• **DIRECTIONS**:
Records follow. Pull out every line that contains "خالی".

• **RECORDS FOR THE TASK**:

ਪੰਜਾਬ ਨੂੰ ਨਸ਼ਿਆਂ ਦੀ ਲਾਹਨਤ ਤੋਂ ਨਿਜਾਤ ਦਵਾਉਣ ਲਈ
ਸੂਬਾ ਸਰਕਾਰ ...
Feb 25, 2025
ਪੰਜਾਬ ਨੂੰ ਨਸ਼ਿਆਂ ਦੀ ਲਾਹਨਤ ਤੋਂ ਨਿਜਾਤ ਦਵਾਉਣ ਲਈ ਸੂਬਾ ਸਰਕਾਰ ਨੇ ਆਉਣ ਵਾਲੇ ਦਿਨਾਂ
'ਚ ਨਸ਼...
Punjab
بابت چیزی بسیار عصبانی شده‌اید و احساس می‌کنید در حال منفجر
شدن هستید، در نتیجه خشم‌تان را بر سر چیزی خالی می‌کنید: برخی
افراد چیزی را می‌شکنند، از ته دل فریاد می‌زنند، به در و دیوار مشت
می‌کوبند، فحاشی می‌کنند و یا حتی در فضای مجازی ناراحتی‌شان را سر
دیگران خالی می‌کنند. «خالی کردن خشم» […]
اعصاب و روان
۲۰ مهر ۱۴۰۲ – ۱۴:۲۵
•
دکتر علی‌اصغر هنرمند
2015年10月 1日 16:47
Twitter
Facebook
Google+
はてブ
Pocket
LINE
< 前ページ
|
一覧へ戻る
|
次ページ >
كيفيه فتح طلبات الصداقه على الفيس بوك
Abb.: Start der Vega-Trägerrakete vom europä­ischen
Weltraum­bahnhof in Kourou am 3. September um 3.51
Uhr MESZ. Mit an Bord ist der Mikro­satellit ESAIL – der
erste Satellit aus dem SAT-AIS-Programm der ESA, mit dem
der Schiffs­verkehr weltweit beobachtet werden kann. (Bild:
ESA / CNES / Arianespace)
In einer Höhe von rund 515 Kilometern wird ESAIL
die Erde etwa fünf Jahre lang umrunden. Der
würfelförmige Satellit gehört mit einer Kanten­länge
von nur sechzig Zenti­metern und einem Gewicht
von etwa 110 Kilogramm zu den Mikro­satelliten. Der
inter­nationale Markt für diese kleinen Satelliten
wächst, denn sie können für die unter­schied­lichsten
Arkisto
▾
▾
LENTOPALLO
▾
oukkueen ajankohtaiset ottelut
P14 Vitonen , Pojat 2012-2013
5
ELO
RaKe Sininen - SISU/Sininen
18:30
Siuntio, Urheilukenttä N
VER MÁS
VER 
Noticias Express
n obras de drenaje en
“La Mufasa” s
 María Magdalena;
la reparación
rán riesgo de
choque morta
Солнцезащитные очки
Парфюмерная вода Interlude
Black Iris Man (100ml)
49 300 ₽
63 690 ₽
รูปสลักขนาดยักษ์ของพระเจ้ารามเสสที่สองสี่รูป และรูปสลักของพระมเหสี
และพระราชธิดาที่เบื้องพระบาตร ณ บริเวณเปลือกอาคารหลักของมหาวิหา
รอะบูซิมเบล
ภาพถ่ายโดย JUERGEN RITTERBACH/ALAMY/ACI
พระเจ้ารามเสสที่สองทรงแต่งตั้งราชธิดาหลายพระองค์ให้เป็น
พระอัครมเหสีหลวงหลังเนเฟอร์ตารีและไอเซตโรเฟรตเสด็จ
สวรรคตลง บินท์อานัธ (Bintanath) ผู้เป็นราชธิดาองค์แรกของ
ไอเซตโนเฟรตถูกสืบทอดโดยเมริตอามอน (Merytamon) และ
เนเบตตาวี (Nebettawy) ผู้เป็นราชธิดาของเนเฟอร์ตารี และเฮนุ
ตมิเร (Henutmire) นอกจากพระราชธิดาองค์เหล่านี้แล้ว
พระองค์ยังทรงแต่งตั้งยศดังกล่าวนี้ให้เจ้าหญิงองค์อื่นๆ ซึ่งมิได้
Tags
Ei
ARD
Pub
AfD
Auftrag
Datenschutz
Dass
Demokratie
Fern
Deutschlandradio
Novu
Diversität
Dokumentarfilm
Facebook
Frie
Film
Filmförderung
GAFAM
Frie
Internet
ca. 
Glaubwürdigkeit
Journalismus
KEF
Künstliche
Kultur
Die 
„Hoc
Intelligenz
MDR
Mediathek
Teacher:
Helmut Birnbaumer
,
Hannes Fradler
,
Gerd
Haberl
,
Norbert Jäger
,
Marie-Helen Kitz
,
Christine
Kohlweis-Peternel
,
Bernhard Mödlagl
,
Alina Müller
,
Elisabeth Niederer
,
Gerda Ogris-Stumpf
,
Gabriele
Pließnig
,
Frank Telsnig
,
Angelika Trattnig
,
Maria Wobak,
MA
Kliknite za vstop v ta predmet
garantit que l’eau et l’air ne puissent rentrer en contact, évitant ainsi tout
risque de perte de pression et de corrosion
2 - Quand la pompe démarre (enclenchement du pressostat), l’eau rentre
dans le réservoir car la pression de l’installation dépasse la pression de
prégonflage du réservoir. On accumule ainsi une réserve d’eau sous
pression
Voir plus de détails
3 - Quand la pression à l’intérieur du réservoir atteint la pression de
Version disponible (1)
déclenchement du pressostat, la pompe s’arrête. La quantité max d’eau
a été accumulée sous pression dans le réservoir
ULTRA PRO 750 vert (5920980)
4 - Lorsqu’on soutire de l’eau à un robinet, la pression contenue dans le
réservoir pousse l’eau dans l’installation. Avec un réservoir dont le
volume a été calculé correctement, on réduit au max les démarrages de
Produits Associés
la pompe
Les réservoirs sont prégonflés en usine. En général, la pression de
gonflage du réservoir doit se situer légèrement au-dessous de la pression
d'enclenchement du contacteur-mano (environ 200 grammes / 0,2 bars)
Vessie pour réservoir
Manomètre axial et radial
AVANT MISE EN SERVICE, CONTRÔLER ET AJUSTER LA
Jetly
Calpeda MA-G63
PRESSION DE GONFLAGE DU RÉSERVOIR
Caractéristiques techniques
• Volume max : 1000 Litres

• **EXPECTED OUTPUT**:
شدن هستید، در نتیجه خشم‌تان را بر سر چیزی خالی می‌کنید: برخی
دیگران خالی می‌کنند. «خالی کردن خشم» […]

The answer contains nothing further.